QIAseq Targeted RNAscan Panels use molecular barcode technology to quantify a large number of fusion genes and identify new fusion gene partners.
The concept of molecular barcoding is that during library preparation of the samples with a QIAseq Targeted RNAscan Panel, a Unique Molecular Index (UMI) is added to each read before amplification. The barcoded molecules are then amplified by PCR. Due to intrinsic noise and sequence-dependent bias, barcoded sequences may be amplified unevenly. Thus, target quantification can be better achieved by counting the number of Unique Molecular Indices (UMIs) in the reads rather than counting the number of total reads for each gene. Sequence reads having different UMIs represent different original molecules, while sequence reads having the same UMI are results of PCR duplication from one original molecule.
However, during secondary analyses of the sequenced reads, UMIs (and their attached common sequence used as identifier) can hinder the mapping of the reads to a reference sequence. The first steps in the Detect QIAseq RNAscan Fusions ready-to-use workflow consists in trimming the UMI while retaining the UMI barcoding information as an annotation on the read. Remaining PCR adapters are also trimmed before mapping the sequencing reads to the human transcriptome to perform a RNA-seq analysis of the reads.
In the latest stage of the workflow, the Detect QIAseq RNAscan Fusions workflow works in two major steps: first it detects all potential fusion genes, and then it evaluates (refines) the identified fusion events to increase the sensitivity and specificity of the calls.
Detection. The workflow first trims all remaining adapters from the reads. The trimmed reads are then mapped to the reference transcriptome sequence, and reads are grouped according to their Unique Molecular Index. The Detect Fusion Genes tool will identify fusion events based primarily on the number of fusion crossing reads, and subsequently on the number of fusion spanning reads. However, when determining whether a read actually crosses the fusion, the tool takes into account the length of the unaligned end, as well as exon boundaries (as at the RNA level, fusions usually happen at exon boundaries). Finally, other evidence, such as whether the unaligned end maps many places in the genome, are considered. Note that the parameters of the Define Fusion Genes tool when included in the workflow are configured differently than the default values of the tool used on its own. In particular, filters have been relaxed to not overlook any fusion.
The Detect Fusion Genes tool uses a binomial model to evaluate the fusions. The null hypothesis is that there is no fusion, i.e., the reads originate from the wild type transcript. Hence, a small p-value suggests a fusion transcript. Reads are assigned to either come from fusion or wild type transcripts based on how well they map to either. This assignment is based on mapping, and it will have an error rate (e) that we estimate from test data. In addition, we require a minimum number of reads to support any fusion breakpoint before considering it as a fusion. This guards against false positives due to low coverage. In addition, we require a minimum number of reads to support any fusion breakpoint before considering it as a fusion. This guards against false positives due to low coverage.
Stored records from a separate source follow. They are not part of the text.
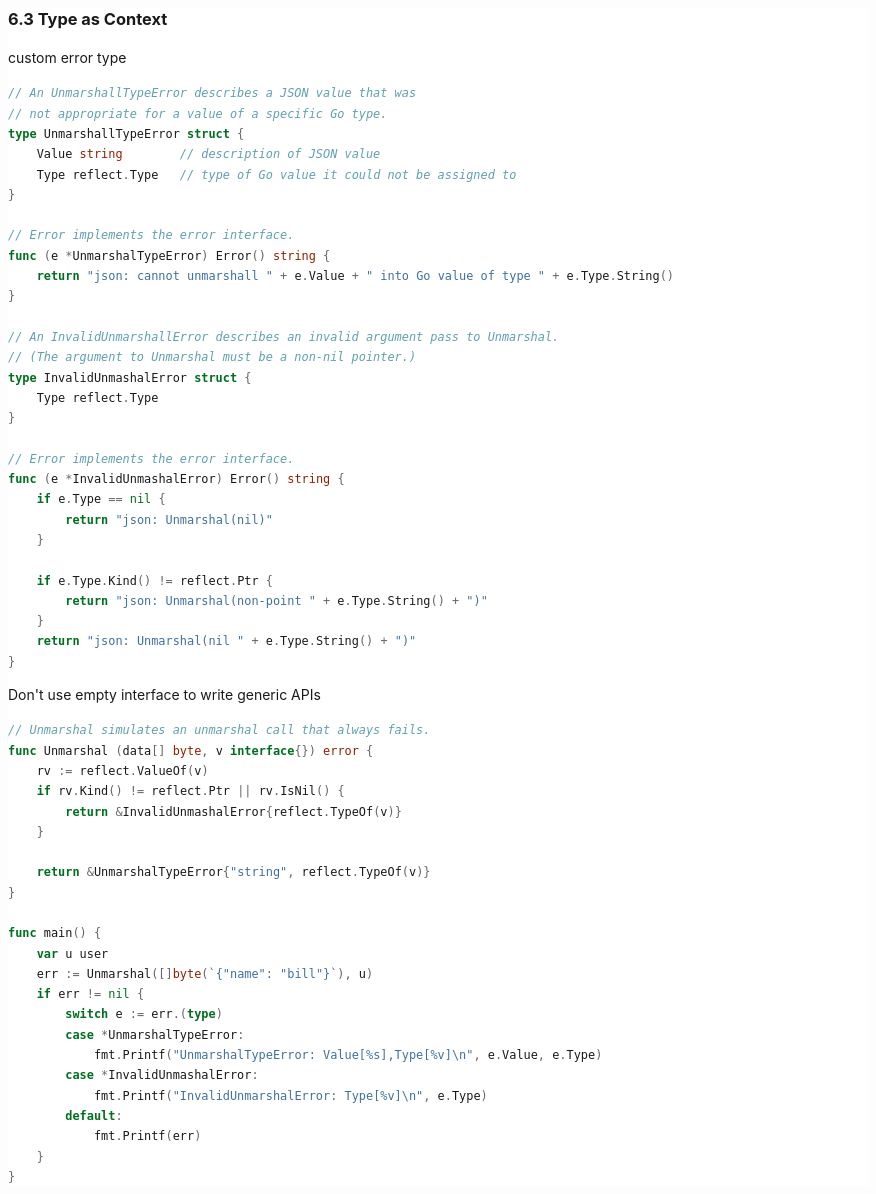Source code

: ### 6.3 Type as Context
custom error type
``` go
// An UnmarshallTypeError describes a JSON value that was 
// not appropriate for a value of a specific Go type.
type UnmarshallTypeError struct {
    Value string        // description of JSON value
    Type reflect.Type   // type of Go value it could not be assigned to
}

// Error implements the error interface.
func (e *UnmarshalTypeError) Error() string {
    return "json: cannot unmarshall " + e.Value + " into Go value of type " + e.Type.String()
}

// An InvalidUnmarshallError describes an invalid argument pass to Unmarshal. 
// (The argument to Unmarshal must be a non-nil pointer.)
type InvalidUnmashalError struct {
    Type reflect.Type
}

// Error implements the error interface.
func (e *InvalidUnmashalError) Error() string {
    if e.Type == nil {
        return "json: Unmarshal(nil)"
    }

    if e.Type.Kind() != reflect.Ptr {
        return "json: Unmarshal(non-point " + e.Type.String() + ")"
    }
    return "json: Unmarshal(nil " + e.Type.String() + ")"
}
```
Don't use empty interface to write generic APIs 
``` go
// Unmarshal simulates an unmarshal call that always fails.
func Unmarshal (data[] byte, v interface{}) error {
    rv := reflect.ValueOf(v)
    if rv.Kind() != reflect.Ptr || rv.IsNil() {
        return &InvalidUnmashalError{reflect.TypeOf(v)}
    }
    
    return &UnmarshalTypeError{"string", reflect.TypeOf(v)}
}

func main() {
    var u user
    err := Unmarshal([]byte(`{"name": "bill"}`), u)
    if err != nil {
        switch e := err.(type)
        case *UnmarshalTypeError:
            fmt.Printf("UnmarshalTypeError: Value[%s],Type[%v]\n", e.Value, e.Type)
        case *InvalidUnmashalError:
            fmt.Printf("InvalidUnmarshalError: Type[%v]\n", e.Type)
        default:
            fmt.Printf(err)                        
    }
}

```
The Z-score and p-value are then calculated using a standard one-tailed binomial test and an "Assumed error rate". This Assumed error rate is a mapping error rate, i.e., the probability of an unaligned end mapping to another gene by random. The p-value represents the probability of spanning/crossing reads (indicating a fusion), under the null hypothesis where a fraction (i.e., the "Assumed error rate") of reads map there by chance.
The Detect Fusion Genes tool outputs a maximum of 200 identified fusions (the ones with the lowest p-value, i.e., the highest Z-score) in a fusion track. In addition to that track, the tool will also generate a set of "fusion references", i.e., a version of the input sequence track, gene track, mRNA track, CDS track and primer track, as well as the fusion breakpoints track, which are mapped on an artifical genome that includes both the wildtype and the fusion chromosomes. Note that the number of fusions output by the tool when used in the workflow has been limited to 200 to avoid having to compute too many subsequent fusion reference chromosomes.
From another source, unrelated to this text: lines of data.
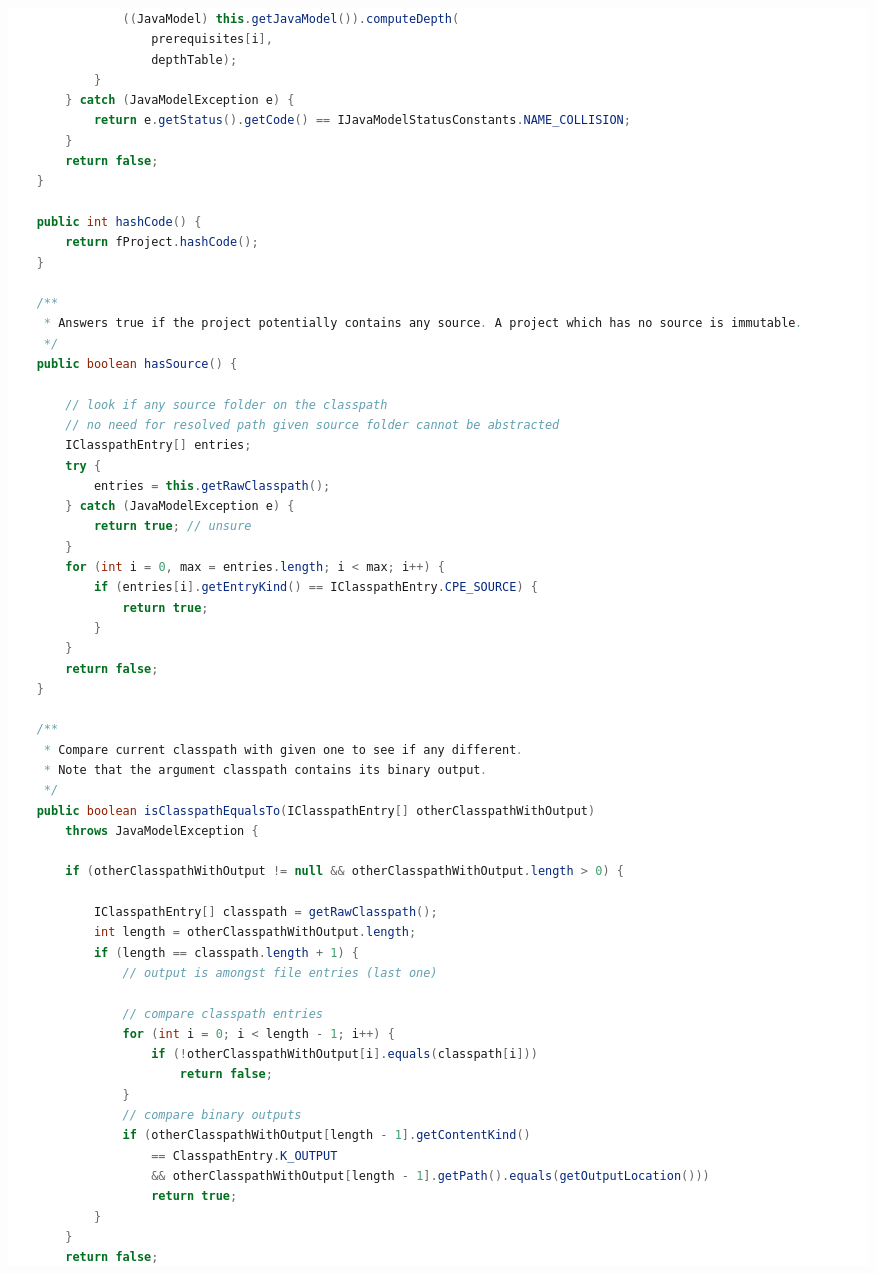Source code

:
 ```java
				((JavaModel) this.getJavaModel()).computeDepth(
					prerequisites[i],
					depthTable);
			}
		} catch (JavaModelException e) {
			return e.getStatus().getCode() == IJavaModelStatusConstants.NAME_COLLISION;
		}
		return false;
	}

	public int hashCode() {
		return fProject.hashCode();
	}

	/**
	 * Answers true if the project potentially contains any source. A project which has no source is immutable.
	 */
	public boolean hasSource() {

		// look if any source folder on the classpath
		// no need for resolved path given source folder cannot be abstracted
		IClasspathEntry[] entries;
		try {
			entries = this.getRawClasspath();
		} catch (JavaModelException e) {
			return true; // unsure
		}
		for (int i = 0, max = entries.length; i < max; i++) {
			if (entries[i].getEntryKind() == IClasspathEntry.CPE_SOURCE) {
				return true;
			}
		}
		return false;
	}

	/**
	 * Compare current classpath with given one to see if any different.
	 * Note that the argument classpath contains its binary output.
	 */
	public boolean isClasspathEqualsTo(IClasspathEntry[] otherClasspathWithOutput)
		throws JavaModelException {

		if (otherClasspathWithOutput != null && otherClasspathWithOutput.length > 0) {

			IClasspathEntry[] classpath = getRawClasspath();
			int length = otherClasspathWithOutput.length;
			if (length == classpath.length + 1) {
				// output is amongst file entries (last one)

				// compare classpath entries
				for (int i = 0; i < length - 1; i++) {
					if (!otherClasspathWithOutput[i].equals(classpath[i]))
						return false;
				}
				// compare binary outputs
				if (otherClasspathWithOutput[length - 1].getContentKind()
					== ClasspathEntry.K_OUTPUT
					&& otherClasspathWithOutput[length - 1].getPath().equals(getOutputLocation()))
					return true;
			}
		}
		return false;
```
Refinement. The workflow then re-maps the original trimmed reads against the fusion references (i.e., the transcriptome including putative fusion transcripts), and regroups all reads in new UMI groups. We expect that some previously unmapped or poorly mapped reads will now map directly to the fusion transcripts, resulting in a more accurate detection of fusion supporting reads.
The Refine Fusion Genes tool takes the fusions previously identified by the Detect Fusion Genes tool, and re-counts the number of fusion crossing reads as well as wildtype supporting reads. It then calculates the "refined" Z-score and p-value using the same binomial model as the Detect Fusion Genes tool.